We can but go to find
.

Yet still, in all the wonder,

The tolling of the thunder

That quickens in

Those virgin skies

When first they know our ships,

A longing strikes like whips
.

Til sing while founding nations

Among the constellations

A note, a tune,

A melody,

Remembering your lips
.

And when at last your runaway

Comes back from the abyss

Of starful dark to common day,

Forgive me with a kiss
.

Hours later, Weisenberg explained he was an old man, and made a not altogether steady way to his bed. Fidelio soon followed. (Did every sentient race need a periodic retreat into dreams?) Frieda led Dozsa off. Brodersen took Joelle into a corner, where they sat down and spoke quietly and earnestly. Leino engaged Caitlín. After he had made a point of ignoring Rueda and Susanne for a time, though she kept talking to them, the Peruvian smiled wryly and suggested to the linker that he and she refresh their drinks—after which he nudged her, his hand on her elbow, to the viewscreen where Danu glowed, and they drew chairs side by side. Lights were dimmed; most illumination came from without, soft and shadowy. A speaker, also turned down, gave forth Bach’s Brandenburg Concertos.

“Listen, will you?” Brodersen’s pipe chopped through an arc. A pungent cloud trailed after. “You’ve been treating poor little Su goddamn shabbily. She’s bleeding from it. We can’t afford that, not in any of us.”

“What would you have me do?” Joelle retorted. “I admit I yelled at her once when she’d done no wrong. I apologized afterward, didn’t I? What else am I obligated for?”

“Well, stop shoving her out of her job. Assistant quartermaster isn’t enough. Caitlín’s told me—uh, this is strictly confidential—she’s told me how she’s had to pretend she can’t
handle any number of tasks, to make Su feel needed.
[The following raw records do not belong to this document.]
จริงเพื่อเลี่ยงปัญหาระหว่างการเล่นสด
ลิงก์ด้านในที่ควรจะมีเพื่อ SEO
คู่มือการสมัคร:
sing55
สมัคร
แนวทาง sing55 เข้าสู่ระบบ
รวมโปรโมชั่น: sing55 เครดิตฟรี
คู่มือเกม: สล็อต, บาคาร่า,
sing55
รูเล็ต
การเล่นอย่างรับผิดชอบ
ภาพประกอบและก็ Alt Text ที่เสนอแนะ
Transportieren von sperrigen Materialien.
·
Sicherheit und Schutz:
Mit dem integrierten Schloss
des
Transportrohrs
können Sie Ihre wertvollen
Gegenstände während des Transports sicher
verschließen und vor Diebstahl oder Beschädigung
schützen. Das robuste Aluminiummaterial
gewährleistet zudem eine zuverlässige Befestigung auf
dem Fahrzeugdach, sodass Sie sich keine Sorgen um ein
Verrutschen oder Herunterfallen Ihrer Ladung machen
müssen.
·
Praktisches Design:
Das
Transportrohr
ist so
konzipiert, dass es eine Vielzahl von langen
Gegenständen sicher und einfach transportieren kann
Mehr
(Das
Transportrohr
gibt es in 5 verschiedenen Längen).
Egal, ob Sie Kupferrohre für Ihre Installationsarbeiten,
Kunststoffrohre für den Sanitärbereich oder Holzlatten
That’s hard on Caitlín; she has her own pride. Anyway, there are pretty narrow limits to what’s possible along those lines.”

“Are you asking me to make work likewise? Dan, I can’t. She’d see right away what I was doing and be twice wounded—wouldn’t she? Besides, I can’t deprive Fidelio. It was plenty bad when I took over the guidance of
Williwaw
because his Spanish was too heavily accented.” Joelle caught Brodersen’s wrist. “I promised him he could handle every computation which was feasible for him, from elementary linkage on up. He has nothing else left, Dan; and he’ll soon die.”
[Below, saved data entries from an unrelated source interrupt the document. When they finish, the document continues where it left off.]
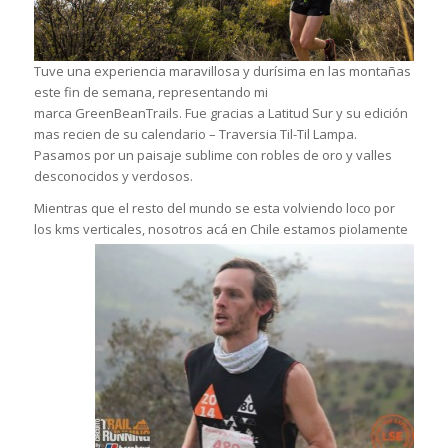
Tuve una experiencia maravillosa y durísima en las montañas
este fin de semana, representando mi
marca GreenBeanTrails. Fue gracias a Latitud Sur
y su edición
mas recien de su calendario – Traversia Til-Til Lampa.
Pasamos por un paisaje sublime con robles de oro y valles
desconocidos y verdosos.
Mientras que el resto del mundo se esta volviendo loco por
los kms verticales, nosotros acá en Chile
estamos piolamente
He regarded her in silence, the haggard features, the sculpturing beneath that had not changed. “You know,” he said at length, “you aren’t really the steel-jacketed intellect you claim to be.”
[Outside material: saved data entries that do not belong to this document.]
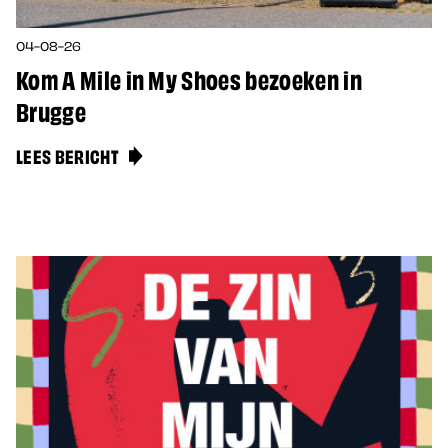
04-08-26
Kom A Mile in My Shoes bezoeken in
Brugge
LEES BERICHT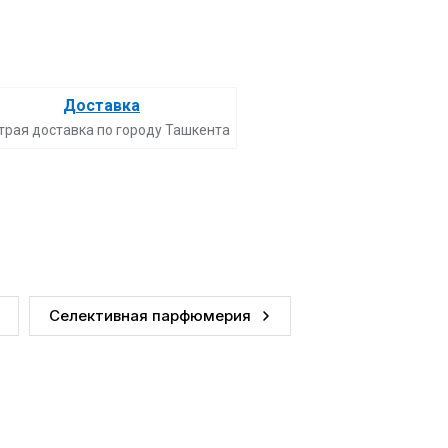
Доставка
трая доставка по городу Ташкента
Селективная парфюмерия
“Did I ever? Not on purpose, I swear.”

“N-no, I guess not.” He pondered. “Suddenly, after all these years I’ve known you …Joelle, I begin to think you’re the most innocent person I’ve ever met.”

She leaned against him, not with the deceptive smoothness of Caitlín or the heartiness of Lis but with the jerkiness he remembered; she had never learned nuances. “And … you… aren’t exactly tough inside… either, are you?” she stammered.

Rueda and Susanne traded recollections of Europe. They had many cathedrals and museums to share. The real pleasure came when they learned also they had small inns and cafes mutually. As she bespoke those, she grew vivid. She had visited Peru as well, but only seen the standard places. He relished telling her about others.

“If we get back—we might, you know, we might—I’ll take you there,” he promised.

“You are very kind,” she said.

He spread his palms. “No, I’d enjoy it. To be quite frank, until this evenwatch you seemed, well, rather colorless to me. I am delighted to discover how wrong I was.”

She flushed and dropped her glance.

Seeing that she had grown confused, he turned more serious; that mood was easier for her. “We’re in the same boat too, aren’t we? Both of us essentially superfluous—at best, spare parts.”

She turned toward Danu. “No, you went planetside.”

“Precisely because I am an expendable. It’s by no means certain I’ll be needed for anything similar again. Or if I am, we’ve days and weeks to fill in between those occasions—we two—no?”

She winced. “‘Ow?”

“We must figure that out.” He snapped his fingers. A new idea kindled him. “See here, Susanne. What this ship does not have aboard is trained scientists. Laboratory—and field-type, that is. What she does have is a data bank holding most human knowledge; not to mention Fidelio, who’d doubtless like to pass on his education. Why can’t we make ourselves into experts?”